Her real breakthrough however came with her third novel Prawiek i inne czasy (Primaeval and Other Times), published in 1996. This subtly built family saga in several succeeding generations is set in a mythical place with strong symbolical impact, while, at the same time, being full of realistic and vivid details. It starts in the year 1914 and deals with the Polish history of the 20th century. Tokarczuk has claimed that the narrative was a personal attempt to come to terms with the national image of the past. The novel is an excellent example of the new Polish literature which emerged after 1989, resisting moral judgement and unwilling to represent the conscience of the nation. Instead it shows a remarkable gift of imagination with a high degree of artistic sophistication.
But the device of a linear fable with an omniscient narrator, as well as the strong metaphysical undercurrent, are abandoned in 1998’s Dom dzienny, dom nocny (House of Day, House of Night). In this rich blend of beautiful and striking images one finds the intention to depict a whole region with many, conflicting cultures, individual fates and perspectives.
Perhaps Tokarczuk’s best-known work however, at least outside of Poland, is Bieguni, written in 2007 and published in English as Flights in 2017). In the latter she is not so much concerned with the landscape of the border as with the phenomenon of border-crossing. The title is taken from the name of an old Russian, gnostic sect whose members believed that constant movement prevents the triumph of the evil demiurge. Even here Tokarczuk is driven by the attempt to contain a multitude of often contradictory perspectives into one whole. In this pursuit she includes old maps and drawings of wanderings that convey an impression of a vast encyclopedia, mirroring a world in constant flight. Her montage of diverse fragments of narrative and essay-like prose is full of memorable reflections and episodes, where the recurring tropes are physical movement, mortality and the meaning of home.

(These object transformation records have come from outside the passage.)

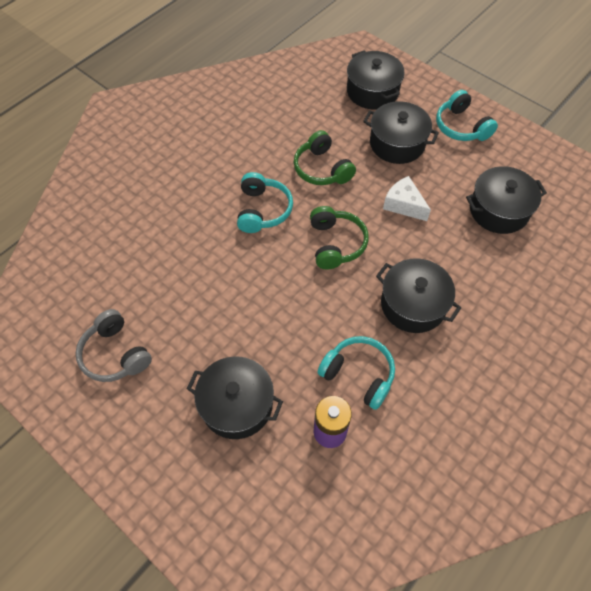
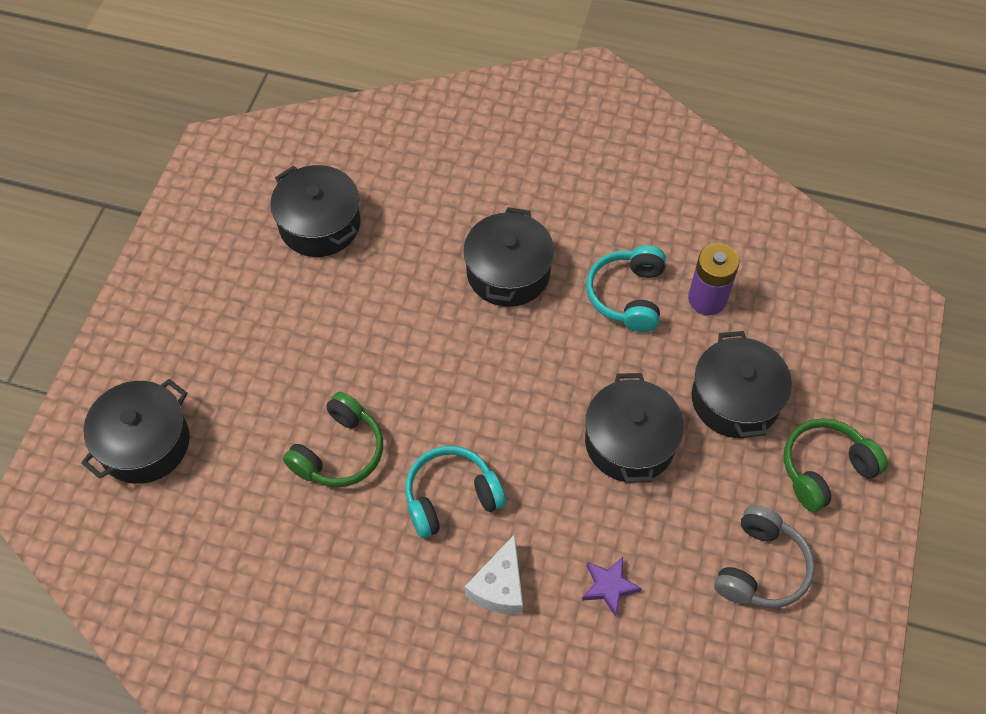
camera: 115 degrees left, 0 degrees up
green headphones [310,206,369,269] -> green headphones moved to [784,418,888,512]
black pot [363,101,439,164] -> black pot moved to [585,373,684,483]
white cheese [383,176,431,221] -> white cheese moved to [465,534,523,615]
turquoise headphones [436,90,498,141] -> none
none -> purple star [582,557,642,617]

In 2018, Tokarczuk became the first Polish writer to win the Man Booker International Prize, for Jennifer Croft’s translation of Flights.
It is 2014’s Księgi jakubowe (The Books of Jacob) however that is widely considered to be Tokarczuk’s finest work (Croft is currently working on the English translation).
A 1,000-page epic set on the border of present day Poland and Ukraine its protagonist is the charismatic 18th century sect leader Jacob Frank, a Jewish-born religious leader who led the forcible conversion of Jews to Catholicism. The novel itself was well received, selling 170,000 copies in hardback and winning Tokarczuk a Nike award, very much the Polish equivalent of the Booker prize. But in a subsequent television interview Tokarczuk outraged right-wing Poles by saying that, contrary to its self-image as a plucky survivor of oppression, Poland itself had committed “horrendous acts” of colonisation at times in its history.
She received so many threats that her publisher was reportedly forced to hire bodyguards to protect her.
In 2018 she told The Guardian: “I was very naive. I thought we’d be able to discuss the dark areas in our history,” while also lamenting the fact that it took so long for some of her work to be translated into English.
“Sometimes I wonder how my life would have worked out if my books had been translated into English sooner, because English is the language that’s spoken worldwide, and when a book appears in English it is made universal, it becomes a global publication.”
Tokarczuk revisits the theme of transition in her most recent book to be published in English, Drive Your Plow Over the Bones of the Dead (first published in Polish in 2009 as Prowadź swój pług przez kości umarłych).
The main character, Janina Duszejko, lives near the Czech Republic and crisscrosses the border repeatedly.
“It gave me pleasure, because I could remember the time when it wasn’t possible. I love crossing borders,” says Tokarczuk of the book.